• DATA TO PROCESS:

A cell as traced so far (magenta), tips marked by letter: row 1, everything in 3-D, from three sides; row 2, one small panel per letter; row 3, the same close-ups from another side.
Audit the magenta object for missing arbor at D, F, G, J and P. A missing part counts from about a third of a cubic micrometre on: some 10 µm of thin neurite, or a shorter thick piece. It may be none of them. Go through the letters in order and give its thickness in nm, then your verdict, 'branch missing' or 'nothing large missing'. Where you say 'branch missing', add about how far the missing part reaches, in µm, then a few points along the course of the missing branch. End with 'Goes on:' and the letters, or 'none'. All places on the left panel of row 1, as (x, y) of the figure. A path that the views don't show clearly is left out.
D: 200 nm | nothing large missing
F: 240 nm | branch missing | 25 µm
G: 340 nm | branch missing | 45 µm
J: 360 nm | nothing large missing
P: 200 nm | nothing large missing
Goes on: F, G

• REQUIREMENT:
Please transcribe the full listing exactly, down to the last line.

• COMPLETED EXERCISE:
A cell as traced so far (magenta), tips marked by letter: row 1, everything in 3-D, from three sides; row 2, one small panel per letter; row 3, the same close-ups from another side.
Audit the magenta object for missing arbor at D, F, G, J and P. A missing part counts from about a third of a cubic micrometre on: some 10 µm of thin neurite, or a shorter thick piece. It may be none of them. Go through the letters in order and give its thickness in nm, then your verdict, 'branch missing' or 'nothing large missing'. Where you say 'branch missing', add about how far the missing part reaches, in µm, then a few points along the course of the missing branch. End with 'Goes on:' and the letters, or 'none'. All places on the left panel of row 1, as (x, y) of the figure. A path that the views don't show clearly is left out.
D: 200 nm | nothing large missing
F: 240 nm | branch missing | 25 µm
G: 340 nm | branch missing | 45 µm
J: 360 nm | nothing large missing
P: 200 nm | nothing large missing
Goes on: F, G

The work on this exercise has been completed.